A homeless sex offender was convicted of murder as a hate crime on Tuesday in the stabbing death of a white woman near a downtown mall here last summer. He had told the police that he killed her because he wanted to start a race war.

After four hours of deliberations over two days, a jury in State Supreme Court found the defendant, Phillip Grant, 44, who is black, guilty of a racially motivated killing, which took place on June 29, 2005, at lunchtime in a parking garage near the Galleria mall.

The killing near the busy mall stunned people for its savagery and cast a harsh light on the way Westchester County dealt with its homeless population.

Mr. Grant was one of several high-level sex offenders who spent their nights sleeping at a county-run homeless shelter and their days roaming White Plains. The victim, Concetta Russo-Carriero, 56, a petite woman with green eyes and sandy blond hair, was stabbed as she walked through the garage on her way to her car.

About 2 p.m. in a packed courtroom in the Westchester County Courthouse, the jurors deciding Mr. Grant's fate -- seven white men, four white women and one black woman -- filed into the courtroom. None looked at the defendant.

Stocky and expressionless, Mr. Grant showed no emotion as the verdict was read. But he turned toward one of his lawyers and whispered something afterward.

As he was handcuffed and led out of the courtroom, Mr. Grant kept his head down and did not look at the gallery, where dozens of Ms. Russo-Carriero's relatives and former colleagues filled four rows of benches.

The jurors refused to speak with reporters as the courtroom emptied. They said nothing when approached by the victim's relatives and walked quickly away from the courthouse.

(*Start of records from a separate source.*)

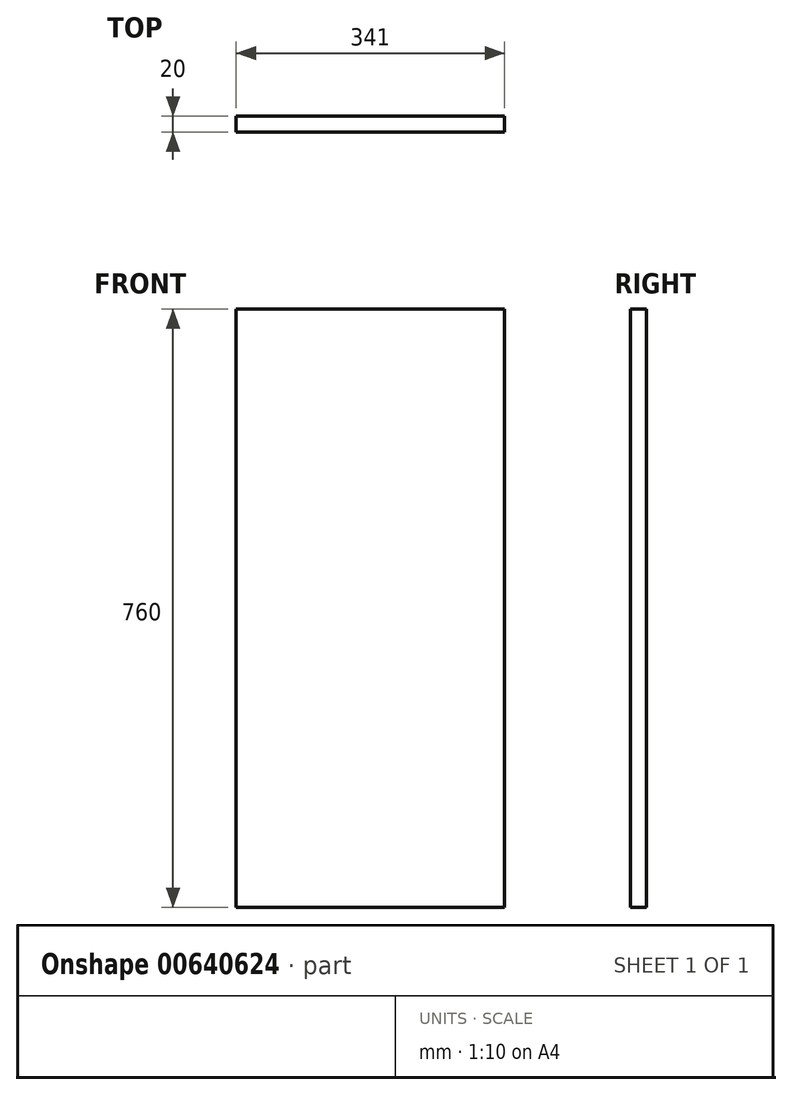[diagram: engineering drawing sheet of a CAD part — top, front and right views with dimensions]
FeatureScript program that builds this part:
annotation { "Feature Type Name" : "Feature", "Feature Type Description" : "" }
export const myFeature = defineFeature(function(context is Context, id is Id, definition is map)
    precondition{}
    {
        {
            var Q0;
            Q0=qCreatedBy(makeId("Front.planeOp"),FACE);
            var sketch = newSketch(context, id + "F0", { "sketchPlane" : qUnion([Q0])});
            skLineSegment(sketch, "E0.bottom", {"start": v(0, 0) * mm, "end": v(-341, 0) * mm});
            skLineSegment(sketch, "E0.top", {"start": v(0, 760) * mm, "end": v(-341, 760) * mm});
            skLineSegment(sketch, "E0.left", {"start": v(0, 0) * mm, "end": v(0, 760) * mm});
            skLineSegment(sketch, "E0.right", {"start": v(-341, 0) * mm, "end": v(-341, 760) * mm});
            skSolve(sketch);
        }
        {
            var Q0;
            Q0 = qSketchRegion(id + "F0", true);
            extrude(context, id + "F1", {"entities" : qUnion([Q0]), "depth" : 20 * mm, "offsetDistance" : 25 * mm});
        }
    });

After the verdict, Ms. Russo-Carriero's parents and two grown sons spoke at a news conference, using language like ''beast,'' ''savage'' and ''vicious'' to describe Mr. Grant.

''When that animal stuck a knife in my daughter's heart,'' said the victim's father, Ted Granata, 83, as he sobbed and turned red with grief, ''he stuck it in our hearts too.''

Ms. Russo-Carriero's eldest son, Jonathan Russo, 29, choked back anger as he spoke.

''My mother was leaving work and did not deserve to come upon such a vicious animal as Phillip Grant, a remorseless human being,'' he said. ''He murdered my mother for no other reason than that she is white.''

Mr. Grant faces 20 years to life in state prison at his sentencing, scheduled for Sept. 11. As a hate crime, the murder charge carries the same maximum sentence but a higher minimum one.